══ INPUT DATA ══

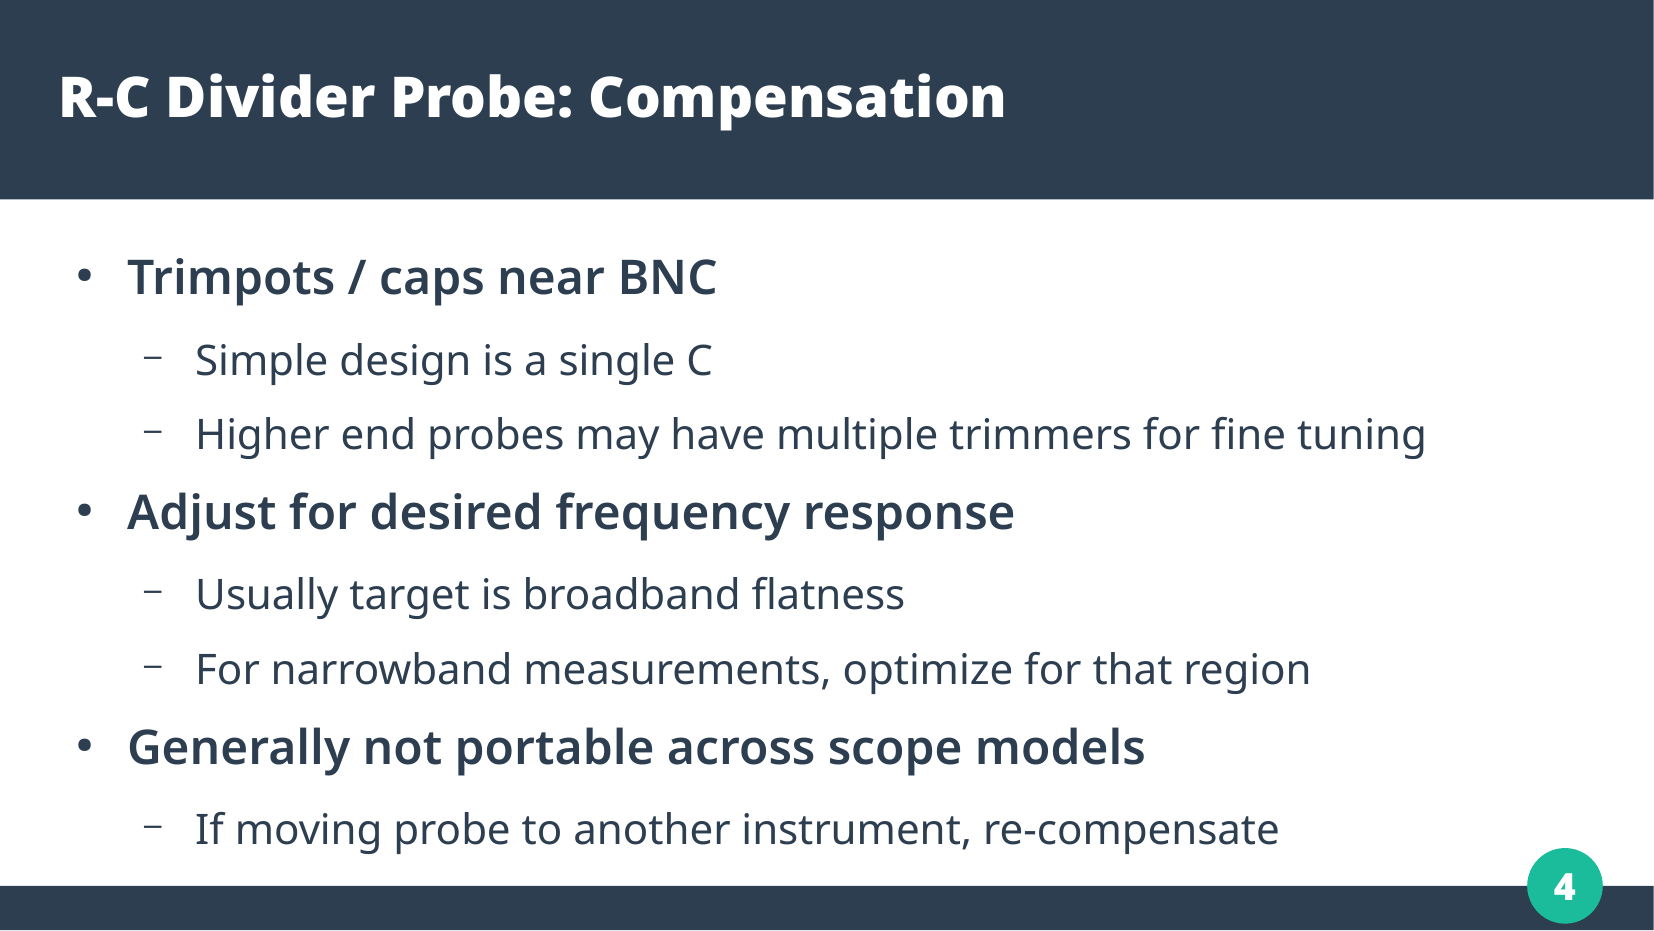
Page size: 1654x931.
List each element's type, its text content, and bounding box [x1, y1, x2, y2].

list Trimpots / caps near BNC Simple design is a single C Higher end probes may have multiple trimmers for fine tuning Adjust for desired frequency response Usually target is broadband flatness For narrowband measurements, optimize for that region Generally not portable across scope models If moving probe to another instrument, re-compensate [59, 243, 1595, 864]
title R-C Divider Probe: Compensation [59, 37, 1595, 155]
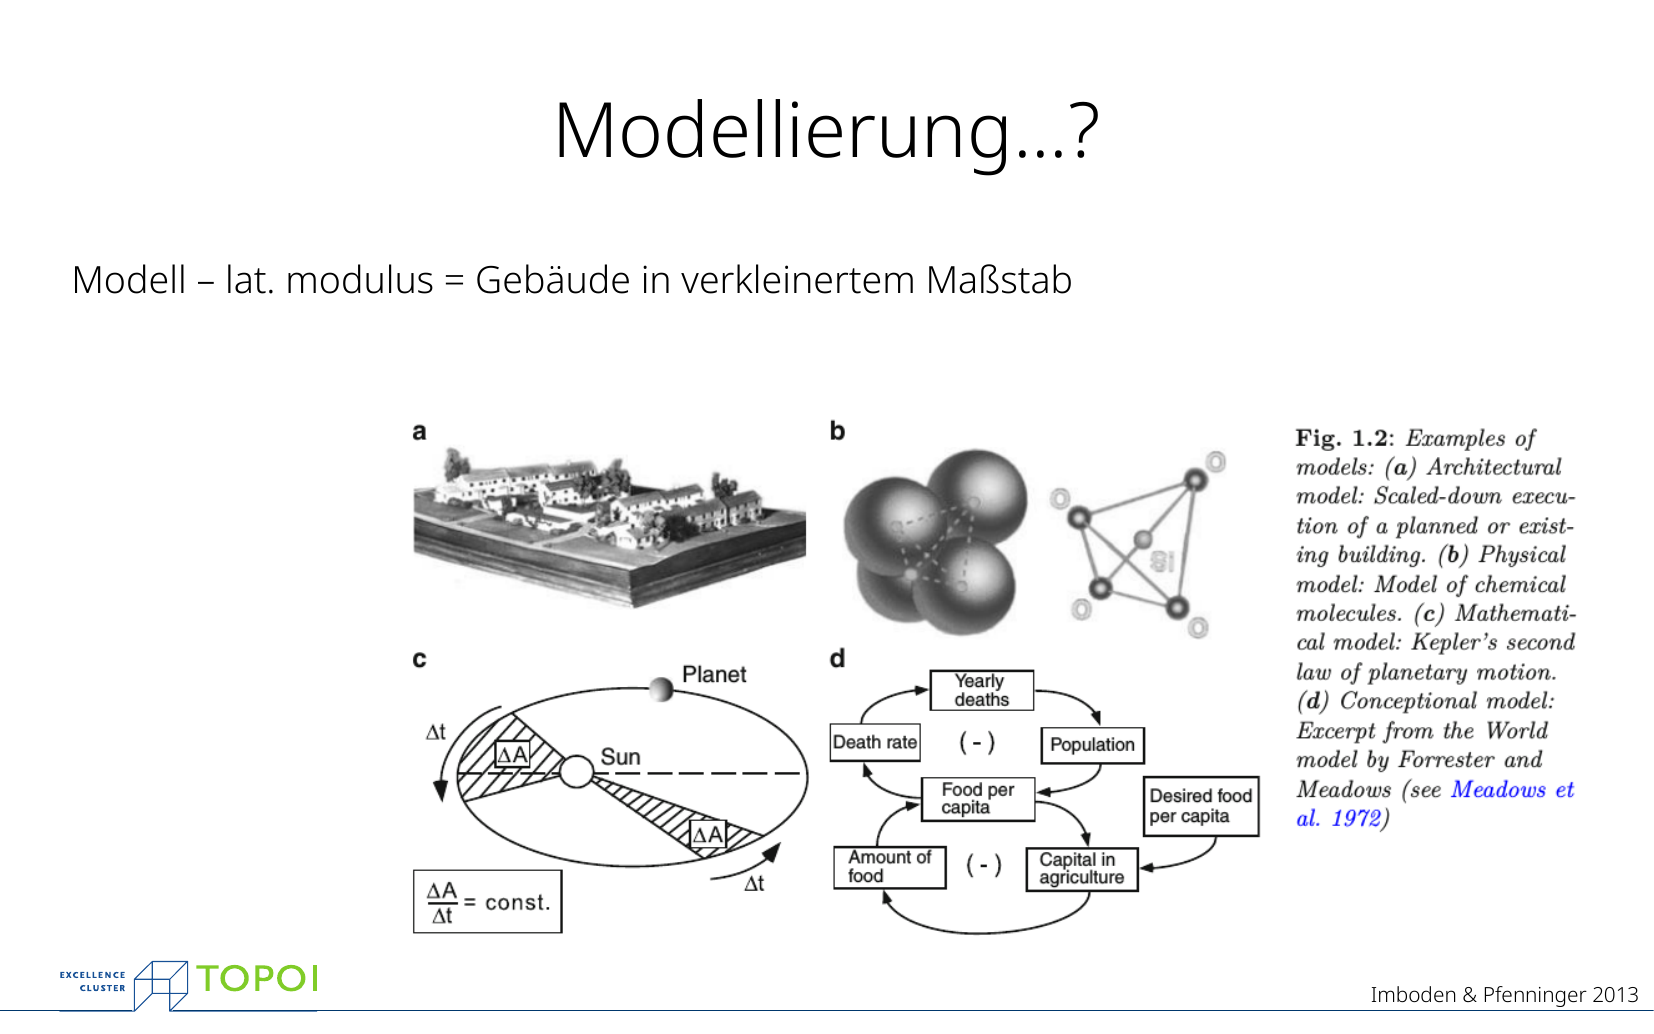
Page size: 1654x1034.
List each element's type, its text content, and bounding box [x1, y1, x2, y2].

text_box Modell – lat. modulus = Gebäude in verkleinertem Maßstab [56, 245, 1203, 312]
title Modellierung...? [82, 41, 1571, 214]
text_box Imboden & Pfenninger 2013 [1356, 972, 1654, 1016]
picture [397, 391, 1607, 956]
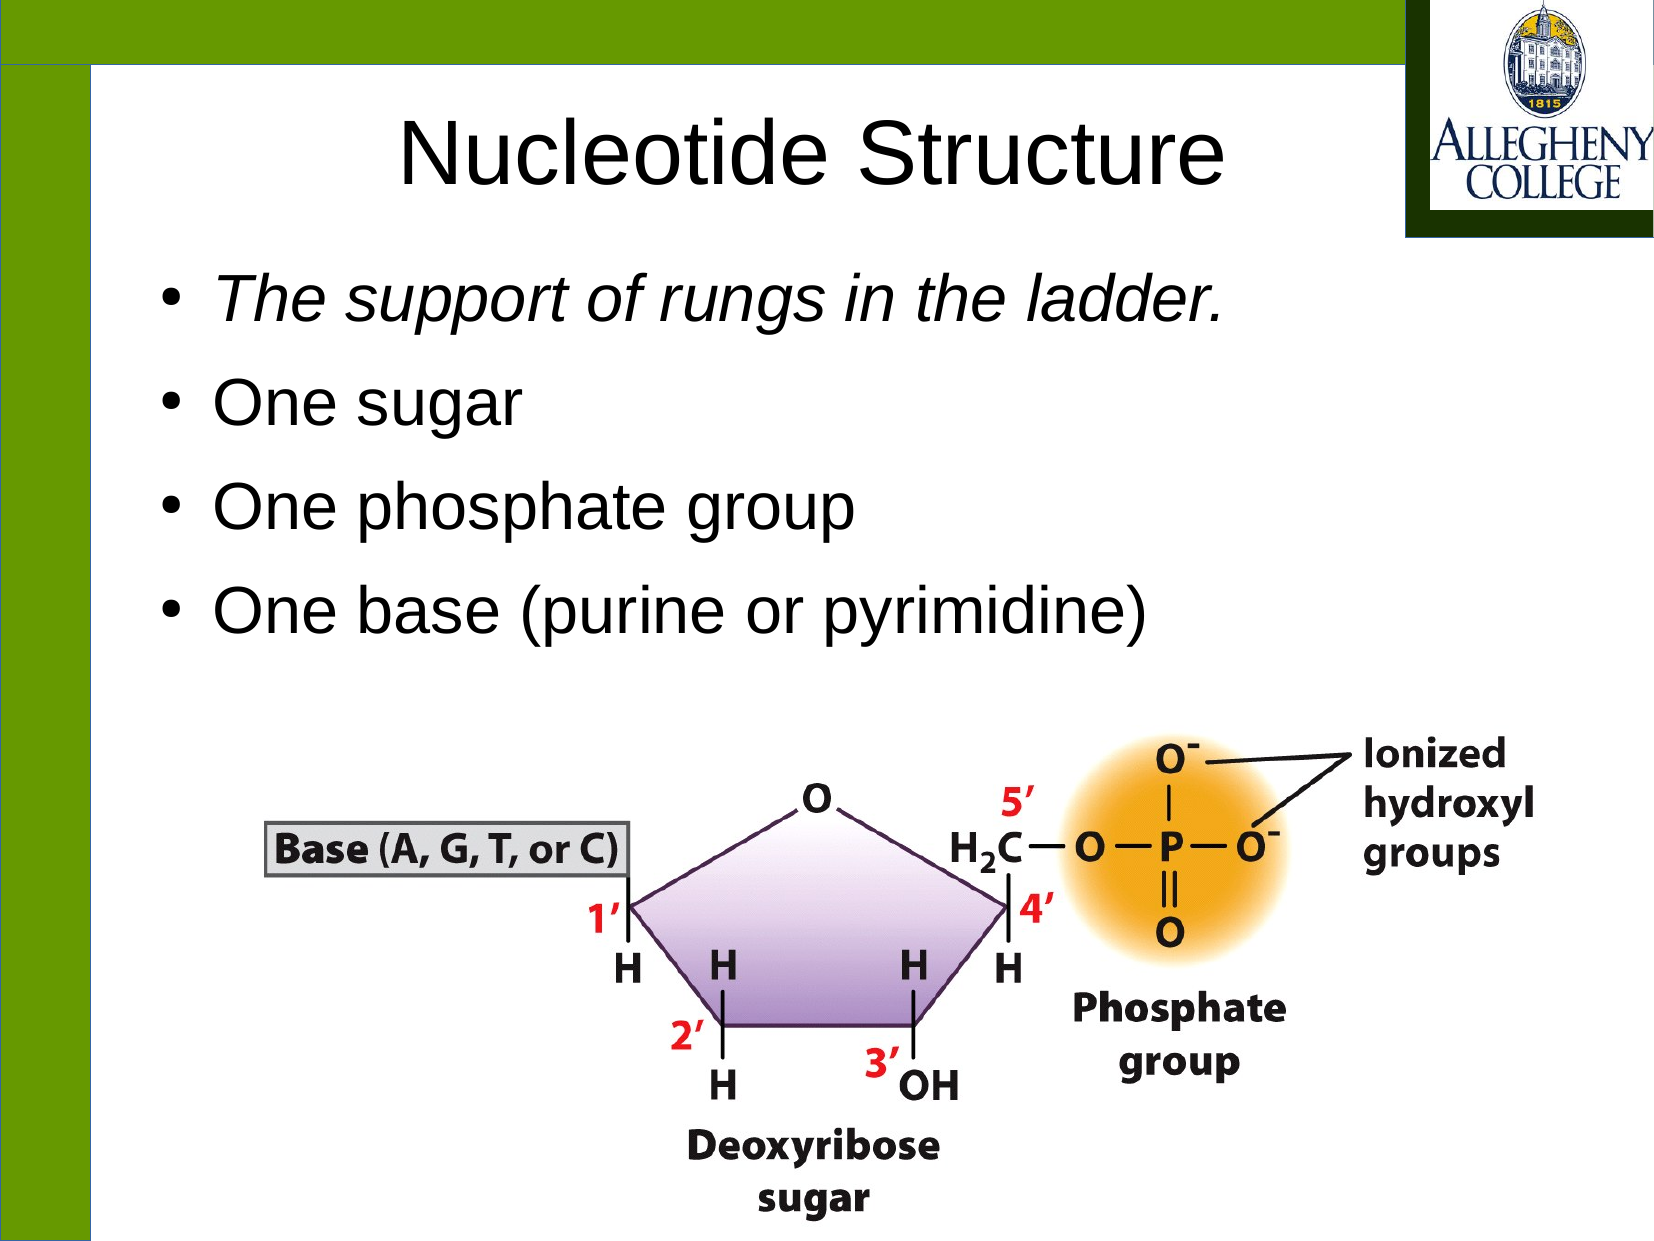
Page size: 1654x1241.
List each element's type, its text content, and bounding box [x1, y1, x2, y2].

picture [1430, 0, 1654, 210]
text_box [0, 0, 1654, 1241]
title Nucleotide Structure [112, 65, 1515, 257]
list The support of rungs in the ladder. One sugar One phosphate group One base (purine or pyrimidine) [141, 260, 1630, 980]
picture [255, 725, 1545, 1241]
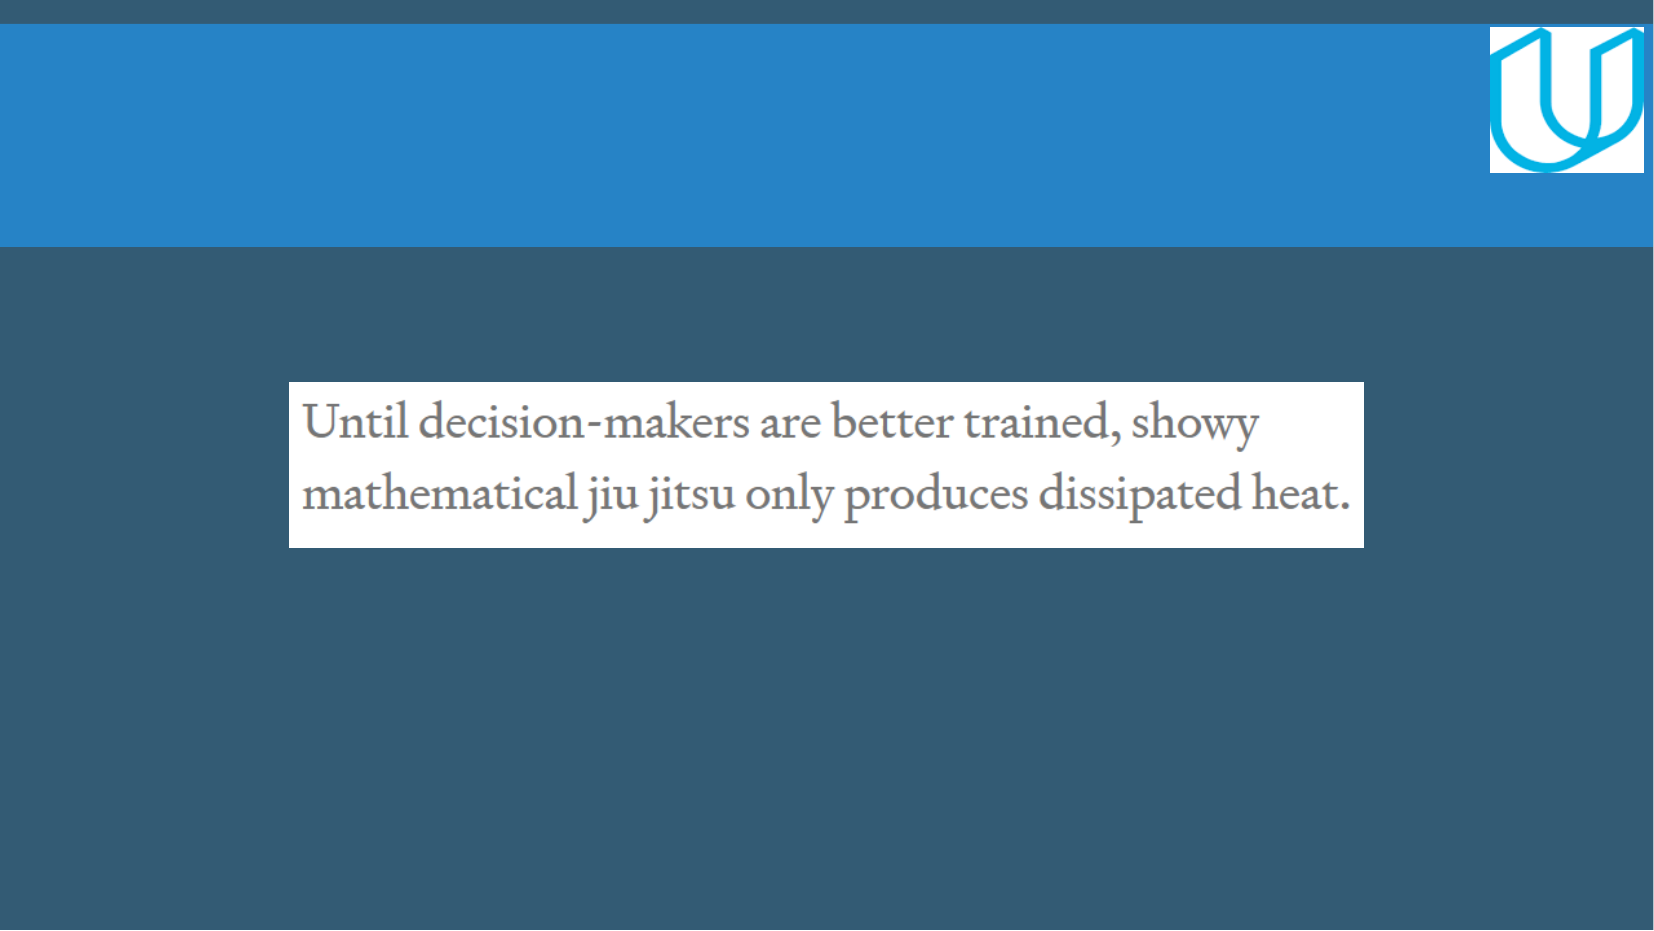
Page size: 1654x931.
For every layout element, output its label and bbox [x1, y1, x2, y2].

picture [289, 382, 1364, 548]
picture [1552, 104, 1644, 173]
picture [1490, 126, 1542, 173]
picture [1598, 39, 1632, 138]
picture [1502, 39, 1580, 163]
picture [1490, 27, 1644, 138]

═══

__WHAT YOU NEED TO DO__:
Can you transcribe every line of the entries above word for word, leaving the pictures out of your answer?

__THE REPLY__:
Page size: 1654x931.
List each element's type, its text content, and bounding box [x1, y1, x2, y2].

list Trimpots / caps near BNC Simple design is a single C Higher end probes may have multiple trimmers for fine tuning Adjust for desired frequency response Usually target is broadband flatness For narrowband measurements, optimize for that region Generally not portable across scope models If moving probe to another instrument, re-compensate [59, 243, 1595, 864]
title R-C Divider Probe: Compensation [59, 37, 1595, 155]
Page size: 1654x1034.
List each element's type, its text content, and bounding box [x1, y1, x2, y2].

text_box Modell – lat. modulus = Gebäude in verkleinertem Maßstab [56, 245, 1203, 312]
title Modellierung...? [82, 41, 1571, 214]
text_box Imboden & Pfenninger 2013 [1356, 972, 1654, 1016]
picture [397, 391, 1607, 956]
Page size: 1654x1241.
List each element's type, its text content, and bounding box [x1, y1, x2, y2].

picture [1430, 0, 1654, 210]
text_box [0, 0, 1654, 1241]
title Nucleotide Structure [112, 65, 1515, 257]
list The support of rungs in the ladder. One sugar One phosphate group One base (purine or pyrimidine) [141, 260, 1630, 980]
picture [255, 725, 1545, 1241]
Page size: 1654x931.
For every layout element, output its label and bbox [x1, y1, x2, y2].

picture [289, 382, 1364, 548]
picture [1552, 104, 1644, 173]
picture [1490, 126, 1542, 173]
picture [1598, 39, 1632, 138]
picture [1502, 39, 1580, 163]
picture [1490, 27, 1644, 138]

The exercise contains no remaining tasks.